TASK REQUIREMENTS »
A. In the forum thread shown, which builtin recipe supplies the multipage code example?
B. Rewrite the forum thread's passage starting at "preprocess_html uses append_page" and ending at "get you started.", with "pagination link" in place of "next page tag".

TEXT SHOWN »
=== Begin Enclosure ===

Quote:
Originally Posted by kidtwisted
Hello everyone.
I need some help with a recipe for this feed:
http://www.pcper.com/rss/articles.rss
Most of the articles span several pages, I've cleaned it up a bit but I'm not sure how to scrape the complete article from the "Click here for the Detailed Review" links. Thanks!
|
You need to use multipage code. Here's an example from the adventuregamers.recipe builtin:
Code:
def append_page(self, soup, appendtag, position):
pager = soup.find('div',attrs={'class':'toolbar_fat_next'})
if pager:
nexturl = self.INDEX + pager.a['href']
soup2 = self.index_to_soup(nexturl)
texttag = soup2.find('div', attrs={'class':'bodytext'})
for it in texttag.findAll(style=True):
del it['style']
newpos = len(texttag.contents)
self.append_page(soup2,texttag,newpos)
texttag.extract()
appendtag.insert(position,texttag)
def preprocess_html(self, soup):
mtag = '<meta http-equiv="Content-Language" content="en-US"/>\n<meta http-equiv="Content-Type" content="text/html; charset=utf-8"/>'
soup.head.insert(0,mtag)
for item in soup.findAll(style=True):
del item['style']
self.append_page(soup, soup.body, 3)
pager = soup.find('div',attrs={'class':'toolbar_fat'})
if pager:
pager.extract()
return soup
append_page recursively looks for the next page tag ('div',attrs={'class':'toolbar_fat_next'}), gets the text and inserts it into the soup at the point where the tag was found until all pages have been inserted.
preprocess_html uses append_page to modify the html. You'll need to look for the next page tag on your site and adjust accordingly. This should get you started.
Do your testing with -vv and --test
as in:
ebook-convert pcper.recipe pcper --test -vv> pcper.txt

=== End Enclosure ===

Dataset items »
=== Begin Enclosure ===

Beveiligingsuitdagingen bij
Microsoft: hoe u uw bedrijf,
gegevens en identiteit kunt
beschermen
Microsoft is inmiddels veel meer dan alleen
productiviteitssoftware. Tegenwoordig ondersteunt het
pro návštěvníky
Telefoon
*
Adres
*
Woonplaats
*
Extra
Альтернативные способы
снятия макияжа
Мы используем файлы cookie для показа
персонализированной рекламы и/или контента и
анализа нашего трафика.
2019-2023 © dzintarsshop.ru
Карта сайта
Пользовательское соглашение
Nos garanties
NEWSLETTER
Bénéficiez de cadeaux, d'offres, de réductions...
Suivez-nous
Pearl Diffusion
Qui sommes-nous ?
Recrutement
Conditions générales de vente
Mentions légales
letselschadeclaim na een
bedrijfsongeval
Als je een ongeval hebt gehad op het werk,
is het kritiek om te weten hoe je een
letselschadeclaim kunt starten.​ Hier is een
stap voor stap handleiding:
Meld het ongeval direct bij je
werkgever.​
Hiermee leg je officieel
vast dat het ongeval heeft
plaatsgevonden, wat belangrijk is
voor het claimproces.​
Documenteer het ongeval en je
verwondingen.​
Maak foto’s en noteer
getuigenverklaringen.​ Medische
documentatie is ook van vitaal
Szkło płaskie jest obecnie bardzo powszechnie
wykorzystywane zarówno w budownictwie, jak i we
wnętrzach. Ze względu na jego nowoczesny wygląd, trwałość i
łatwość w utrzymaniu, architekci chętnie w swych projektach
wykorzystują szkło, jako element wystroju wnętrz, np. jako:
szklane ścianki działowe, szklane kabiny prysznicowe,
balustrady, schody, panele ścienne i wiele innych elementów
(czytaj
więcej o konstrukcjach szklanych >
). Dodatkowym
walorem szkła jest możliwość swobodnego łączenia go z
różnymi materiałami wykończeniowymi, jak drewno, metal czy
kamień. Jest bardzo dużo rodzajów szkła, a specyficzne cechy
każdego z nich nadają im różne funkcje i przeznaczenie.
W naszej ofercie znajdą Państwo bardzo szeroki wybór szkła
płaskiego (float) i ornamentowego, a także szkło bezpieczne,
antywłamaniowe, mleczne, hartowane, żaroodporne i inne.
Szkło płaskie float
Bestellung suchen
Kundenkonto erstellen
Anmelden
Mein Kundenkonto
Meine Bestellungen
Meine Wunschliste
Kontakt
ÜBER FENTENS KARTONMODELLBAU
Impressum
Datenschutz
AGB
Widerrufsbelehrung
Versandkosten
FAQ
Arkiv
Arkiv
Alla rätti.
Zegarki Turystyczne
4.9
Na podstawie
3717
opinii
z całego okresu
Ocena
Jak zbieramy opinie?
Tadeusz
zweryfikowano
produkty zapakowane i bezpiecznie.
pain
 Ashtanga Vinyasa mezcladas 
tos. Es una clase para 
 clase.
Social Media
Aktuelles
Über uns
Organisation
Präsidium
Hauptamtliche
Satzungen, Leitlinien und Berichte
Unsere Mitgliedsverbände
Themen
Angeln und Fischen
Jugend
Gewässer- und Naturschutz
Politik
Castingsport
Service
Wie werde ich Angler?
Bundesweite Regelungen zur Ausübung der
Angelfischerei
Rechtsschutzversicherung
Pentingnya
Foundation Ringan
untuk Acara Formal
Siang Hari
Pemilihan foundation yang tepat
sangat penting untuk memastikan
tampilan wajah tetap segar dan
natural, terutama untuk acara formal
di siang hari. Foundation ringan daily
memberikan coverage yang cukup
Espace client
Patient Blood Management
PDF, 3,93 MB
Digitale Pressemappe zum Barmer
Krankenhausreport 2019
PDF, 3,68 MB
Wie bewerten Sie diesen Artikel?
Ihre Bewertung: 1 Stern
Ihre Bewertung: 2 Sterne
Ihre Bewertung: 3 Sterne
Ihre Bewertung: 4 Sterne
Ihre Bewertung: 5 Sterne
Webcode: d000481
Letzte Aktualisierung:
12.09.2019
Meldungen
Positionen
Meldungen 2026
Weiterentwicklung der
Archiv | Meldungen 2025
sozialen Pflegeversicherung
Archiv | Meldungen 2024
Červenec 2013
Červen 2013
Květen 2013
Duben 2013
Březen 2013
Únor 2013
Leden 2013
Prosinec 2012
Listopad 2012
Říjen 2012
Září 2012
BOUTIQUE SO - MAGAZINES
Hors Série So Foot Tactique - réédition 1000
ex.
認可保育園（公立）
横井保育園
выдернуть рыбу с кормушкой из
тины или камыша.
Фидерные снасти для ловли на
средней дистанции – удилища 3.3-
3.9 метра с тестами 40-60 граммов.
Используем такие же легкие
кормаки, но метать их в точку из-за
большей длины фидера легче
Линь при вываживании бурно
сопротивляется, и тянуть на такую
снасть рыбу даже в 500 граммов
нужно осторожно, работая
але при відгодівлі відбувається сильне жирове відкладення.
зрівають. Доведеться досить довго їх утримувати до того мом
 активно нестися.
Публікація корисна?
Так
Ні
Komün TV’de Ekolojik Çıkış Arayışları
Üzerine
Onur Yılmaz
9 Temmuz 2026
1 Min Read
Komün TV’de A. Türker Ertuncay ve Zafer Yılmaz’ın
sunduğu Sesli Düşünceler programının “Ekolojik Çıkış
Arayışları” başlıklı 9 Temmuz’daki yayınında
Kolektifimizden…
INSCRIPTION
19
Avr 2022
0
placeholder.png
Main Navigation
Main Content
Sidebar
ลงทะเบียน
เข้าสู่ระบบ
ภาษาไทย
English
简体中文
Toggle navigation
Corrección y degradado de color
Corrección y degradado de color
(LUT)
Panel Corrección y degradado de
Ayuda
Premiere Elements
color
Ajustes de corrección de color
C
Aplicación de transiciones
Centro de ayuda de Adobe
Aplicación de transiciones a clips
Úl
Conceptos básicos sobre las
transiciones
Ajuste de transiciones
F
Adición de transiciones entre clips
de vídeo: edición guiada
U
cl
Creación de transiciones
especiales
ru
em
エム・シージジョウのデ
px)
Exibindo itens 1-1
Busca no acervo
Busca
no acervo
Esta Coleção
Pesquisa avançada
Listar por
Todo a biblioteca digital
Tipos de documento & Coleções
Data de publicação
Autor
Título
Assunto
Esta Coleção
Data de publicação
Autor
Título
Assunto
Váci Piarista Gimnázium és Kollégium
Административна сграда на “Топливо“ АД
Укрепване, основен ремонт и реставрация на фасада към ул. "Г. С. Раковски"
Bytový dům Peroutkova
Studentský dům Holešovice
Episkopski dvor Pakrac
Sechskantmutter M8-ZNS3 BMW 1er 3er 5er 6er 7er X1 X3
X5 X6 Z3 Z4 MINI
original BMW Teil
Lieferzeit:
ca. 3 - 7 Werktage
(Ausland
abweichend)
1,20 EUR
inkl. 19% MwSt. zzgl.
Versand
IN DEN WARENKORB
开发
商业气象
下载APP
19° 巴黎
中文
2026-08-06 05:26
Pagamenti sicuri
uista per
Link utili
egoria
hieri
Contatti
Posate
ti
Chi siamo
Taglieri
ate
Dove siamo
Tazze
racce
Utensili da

=== End Enclosure ===

ANSWER SET »
A. The adventuregamers.recipe builtin.

B.
preprocess_html uses append_page to modify the html. You'll need to look for the pagination link on your site and adjust accordingly. This should get you started.